Obiettivo:
Per favore, prosegui il testo sui beni comuni ripartendo subito dopo l'ultima frase riportata.

Cosa faccio per ribellarmi? Boicotto se possibile, partecipo a qualche iniziativa che parli di un modo di vita altro, non omologato e mercificato. Ecco, un aricolo per la campagna.
Due recenti pubblicazioni (A. Fumagalli, Lavoro Male comune, G. Viale, Virtù che cambiano il mondo) pongono, ancora una volta, la questione bene comune.
E’ bene comune tutto ciò che riguarda la condizione armonica della società. Di conseguenza, possono essere considerati beni comuni tutti quei beni che sono necessari al benessere di tutti. Individuare i beni, non vuol dire categorizzarli, perché ciò comporta delle derivazioni in senso merceologico, ma piuttosto comprendere, in un processo in divenire, tutti quei beni che sono utili alla piena realizzazione dell’uomo. Possiamo considerare come tali, tutti i beni materiali e immateriali indispensabili alla vita dell’uomo, come singolo o associato e, quindi: l’acqua, l’aria, la terra e le sue risorse, l’accesso all’energia, alla mobilità, ai servizi sanitari, l’educazione, la conoscenza e informazione, la cultura, l’arte..

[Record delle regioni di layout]
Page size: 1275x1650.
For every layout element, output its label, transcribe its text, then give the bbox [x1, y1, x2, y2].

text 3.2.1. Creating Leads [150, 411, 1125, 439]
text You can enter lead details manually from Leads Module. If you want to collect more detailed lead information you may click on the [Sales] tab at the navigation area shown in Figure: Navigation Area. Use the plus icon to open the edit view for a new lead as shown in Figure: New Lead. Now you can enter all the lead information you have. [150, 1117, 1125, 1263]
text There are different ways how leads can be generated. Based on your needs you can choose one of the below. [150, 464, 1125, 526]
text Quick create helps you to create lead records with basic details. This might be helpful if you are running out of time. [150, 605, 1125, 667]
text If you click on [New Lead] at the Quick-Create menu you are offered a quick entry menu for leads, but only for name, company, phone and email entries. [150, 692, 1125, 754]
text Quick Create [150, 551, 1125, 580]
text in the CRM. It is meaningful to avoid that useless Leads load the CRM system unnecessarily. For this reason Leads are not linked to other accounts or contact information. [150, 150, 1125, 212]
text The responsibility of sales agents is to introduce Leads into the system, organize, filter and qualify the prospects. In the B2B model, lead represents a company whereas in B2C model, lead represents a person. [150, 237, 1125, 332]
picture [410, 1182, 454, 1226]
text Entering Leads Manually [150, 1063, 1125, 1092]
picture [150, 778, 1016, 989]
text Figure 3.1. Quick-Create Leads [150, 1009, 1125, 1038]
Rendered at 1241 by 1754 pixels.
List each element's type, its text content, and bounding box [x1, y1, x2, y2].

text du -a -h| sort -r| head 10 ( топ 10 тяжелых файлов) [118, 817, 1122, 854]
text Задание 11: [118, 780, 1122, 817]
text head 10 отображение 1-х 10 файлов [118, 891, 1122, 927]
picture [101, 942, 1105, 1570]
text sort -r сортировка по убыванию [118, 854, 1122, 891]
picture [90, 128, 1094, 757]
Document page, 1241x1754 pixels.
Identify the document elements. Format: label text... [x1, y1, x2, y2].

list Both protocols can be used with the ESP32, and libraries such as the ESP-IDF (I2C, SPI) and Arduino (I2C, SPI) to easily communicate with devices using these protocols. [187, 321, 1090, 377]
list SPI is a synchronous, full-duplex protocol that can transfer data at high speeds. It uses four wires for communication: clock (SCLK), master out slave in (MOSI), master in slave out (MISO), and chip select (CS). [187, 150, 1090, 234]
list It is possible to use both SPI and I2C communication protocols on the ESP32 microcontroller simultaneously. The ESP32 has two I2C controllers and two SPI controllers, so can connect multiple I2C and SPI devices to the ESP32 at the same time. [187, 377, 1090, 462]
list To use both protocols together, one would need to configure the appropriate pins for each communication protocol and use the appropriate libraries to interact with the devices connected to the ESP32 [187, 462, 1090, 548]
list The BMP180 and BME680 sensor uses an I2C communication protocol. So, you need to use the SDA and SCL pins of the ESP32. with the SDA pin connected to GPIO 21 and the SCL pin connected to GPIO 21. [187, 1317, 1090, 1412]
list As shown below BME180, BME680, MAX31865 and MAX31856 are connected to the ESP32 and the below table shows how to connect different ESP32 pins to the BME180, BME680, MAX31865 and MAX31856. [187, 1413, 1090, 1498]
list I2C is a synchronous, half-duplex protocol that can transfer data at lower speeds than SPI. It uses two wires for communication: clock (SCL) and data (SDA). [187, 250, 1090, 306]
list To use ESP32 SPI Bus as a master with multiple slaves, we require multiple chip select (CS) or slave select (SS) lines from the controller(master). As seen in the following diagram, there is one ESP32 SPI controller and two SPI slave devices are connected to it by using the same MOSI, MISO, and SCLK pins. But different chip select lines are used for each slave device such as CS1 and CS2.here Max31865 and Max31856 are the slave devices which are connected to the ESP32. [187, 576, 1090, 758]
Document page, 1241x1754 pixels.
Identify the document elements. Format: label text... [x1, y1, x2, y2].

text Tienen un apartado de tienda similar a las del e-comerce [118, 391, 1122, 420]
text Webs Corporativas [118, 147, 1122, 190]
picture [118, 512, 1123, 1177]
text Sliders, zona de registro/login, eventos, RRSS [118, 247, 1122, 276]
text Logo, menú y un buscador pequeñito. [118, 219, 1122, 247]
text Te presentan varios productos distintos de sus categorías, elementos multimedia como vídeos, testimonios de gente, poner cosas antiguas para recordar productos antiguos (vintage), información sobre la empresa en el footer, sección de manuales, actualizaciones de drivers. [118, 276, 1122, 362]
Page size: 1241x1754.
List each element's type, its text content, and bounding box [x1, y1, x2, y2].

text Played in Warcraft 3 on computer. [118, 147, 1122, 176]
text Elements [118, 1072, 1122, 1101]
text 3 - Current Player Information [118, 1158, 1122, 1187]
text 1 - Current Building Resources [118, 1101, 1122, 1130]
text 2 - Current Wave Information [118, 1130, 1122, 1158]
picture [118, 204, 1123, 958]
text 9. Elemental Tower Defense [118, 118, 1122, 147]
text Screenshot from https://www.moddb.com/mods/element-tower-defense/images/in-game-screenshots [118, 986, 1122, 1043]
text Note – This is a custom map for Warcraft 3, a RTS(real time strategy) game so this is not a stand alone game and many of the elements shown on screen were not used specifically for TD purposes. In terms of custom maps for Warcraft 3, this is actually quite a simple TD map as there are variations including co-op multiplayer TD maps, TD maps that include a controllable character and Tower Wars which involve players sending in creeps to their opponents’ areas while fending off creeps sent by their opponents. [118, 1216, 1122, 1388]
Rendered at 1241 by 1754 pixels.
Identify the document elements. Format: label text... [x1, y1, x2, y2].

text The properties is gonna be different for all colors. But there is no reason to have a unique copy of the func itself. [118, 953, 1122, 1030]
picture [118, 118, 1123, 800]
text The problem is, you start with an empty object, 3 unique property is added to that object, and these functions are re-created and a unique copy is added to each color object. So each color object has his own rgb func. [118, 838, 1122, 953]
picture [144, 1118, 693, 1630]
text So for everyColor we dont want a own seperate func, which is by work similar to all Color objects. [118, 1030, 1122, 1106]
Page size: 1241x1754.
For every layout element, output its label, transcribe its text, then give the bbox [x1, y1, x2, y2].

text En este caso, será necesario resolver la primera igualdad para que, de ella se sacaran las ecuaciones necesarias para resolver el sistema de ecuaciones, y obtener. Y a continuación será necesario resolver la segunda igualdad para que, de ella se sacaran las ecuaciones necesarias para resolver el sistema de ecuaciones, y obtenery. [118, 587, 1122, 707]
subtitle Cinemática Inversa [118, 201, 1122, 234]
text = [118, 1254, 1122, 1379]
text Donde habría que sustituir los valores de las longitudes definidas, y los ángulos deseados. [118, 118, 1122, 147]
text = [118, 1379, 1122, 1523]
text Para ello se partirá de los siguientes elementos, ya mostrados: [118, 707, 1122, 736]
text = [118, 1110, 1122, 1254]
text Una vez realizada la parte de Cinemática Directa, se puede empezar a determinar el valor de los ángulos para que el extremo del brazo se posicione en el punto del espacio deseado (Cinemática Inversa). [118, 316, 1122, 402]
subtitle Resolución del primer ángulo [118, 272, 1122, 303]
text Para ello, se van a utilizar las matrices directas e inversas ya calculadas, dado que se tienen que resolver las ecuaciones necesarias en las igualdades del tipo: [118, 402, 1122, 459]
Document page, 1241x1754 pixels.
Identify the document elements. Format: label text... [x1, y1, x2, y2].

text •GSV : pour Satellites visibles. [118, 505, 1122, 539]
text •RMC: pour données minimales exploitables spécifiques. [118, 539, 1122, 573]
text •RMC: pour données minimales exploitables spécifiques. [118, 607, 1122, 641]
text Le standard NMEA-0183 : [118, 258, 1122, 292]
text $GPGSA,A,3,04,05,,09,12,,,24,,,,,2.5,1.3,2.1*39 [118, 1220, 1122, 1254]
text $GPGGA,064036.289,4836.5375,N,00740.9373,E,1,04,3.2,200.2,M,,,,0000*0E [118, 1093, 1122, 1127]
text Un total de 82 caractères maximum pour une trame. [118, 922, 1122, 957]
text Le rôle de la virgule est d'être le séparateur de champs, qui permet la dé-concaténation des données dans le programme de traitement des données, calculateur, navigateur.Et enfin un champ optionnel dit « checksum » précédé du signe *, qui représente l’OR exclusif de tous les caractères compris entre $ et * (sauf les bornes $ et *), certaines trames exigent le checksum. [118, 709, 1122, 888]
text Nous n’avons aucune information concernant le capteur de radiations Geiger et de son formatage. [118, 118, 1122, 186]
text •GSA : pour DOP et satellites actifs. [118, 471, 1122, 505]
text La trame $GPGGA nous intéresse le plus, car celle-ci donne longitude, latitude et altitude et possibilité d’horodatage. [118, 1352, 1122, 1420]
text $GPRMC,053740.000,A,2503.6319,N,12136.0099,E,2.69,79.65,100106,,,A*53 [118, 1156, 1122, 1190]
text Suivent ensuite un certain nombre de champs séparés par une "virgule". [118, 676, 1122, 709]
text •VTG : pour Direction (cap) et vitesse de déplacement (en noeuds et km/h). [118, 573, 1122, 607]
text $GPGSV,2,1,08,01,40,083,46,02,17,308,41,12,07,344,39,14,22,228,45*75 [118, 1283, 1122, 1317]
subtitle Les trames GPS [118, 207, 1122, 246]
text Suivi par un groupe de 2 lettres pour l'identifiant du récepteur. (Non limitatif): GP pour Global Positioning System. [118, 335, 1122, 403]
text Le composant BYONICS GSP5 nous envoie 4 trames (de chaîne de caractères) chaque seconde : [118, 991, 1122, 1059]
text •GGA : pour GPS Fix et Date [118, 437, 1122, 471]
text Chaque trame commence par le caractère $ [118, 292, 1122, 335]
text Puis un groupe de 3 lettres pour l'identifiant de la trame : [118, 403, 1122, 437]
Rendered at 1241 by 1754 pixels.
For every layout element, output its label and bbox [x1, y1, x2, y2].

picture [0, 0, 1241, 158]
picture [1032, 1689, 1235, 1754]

Risposta scritta:
Per converso, tutti quei procedimenti che, direttamente o attraverso mediazioni, si servono dei beni comuni per fini altri sono da considerare male comune. Il punto fondamentale da cui partire è il netto rifiuto dell’identificazione bene comune=merce. Il bene che diventa merce è un bene scambiabile per trarre profitto, niente di più lontano, appunto, da quella che è, e deve essere la sua naturale funzione. Un discorso del genere non deve apparire come nuovo perché riguarda tutto ciò che esiste in natura e nelle capacità dell’uomo.
Eppure, ci ritroviamo oggi a dover riconquistare ciò che i pochi c’hanno indebitamente sottratto.
Con l’intensificarsi degli scambi generati dalle rivoluzioni industriali si è assistito alla espropriazione dei cittadini dalle loro comunità di appartenenza e all’appropriazione delle risorse e dei prodotti del loro lavoro da parte di alcune èlite.
La logica del profitto l’ha fatta da padrone. L’uomo si è trasformato in un essere accettato solo in quanto facente parte di una catena produttiva, dalla quale risulta difficile staccarsi. Un ingranaggio perverso ha reso il corpo e le facoltà mentali un tutt’uno.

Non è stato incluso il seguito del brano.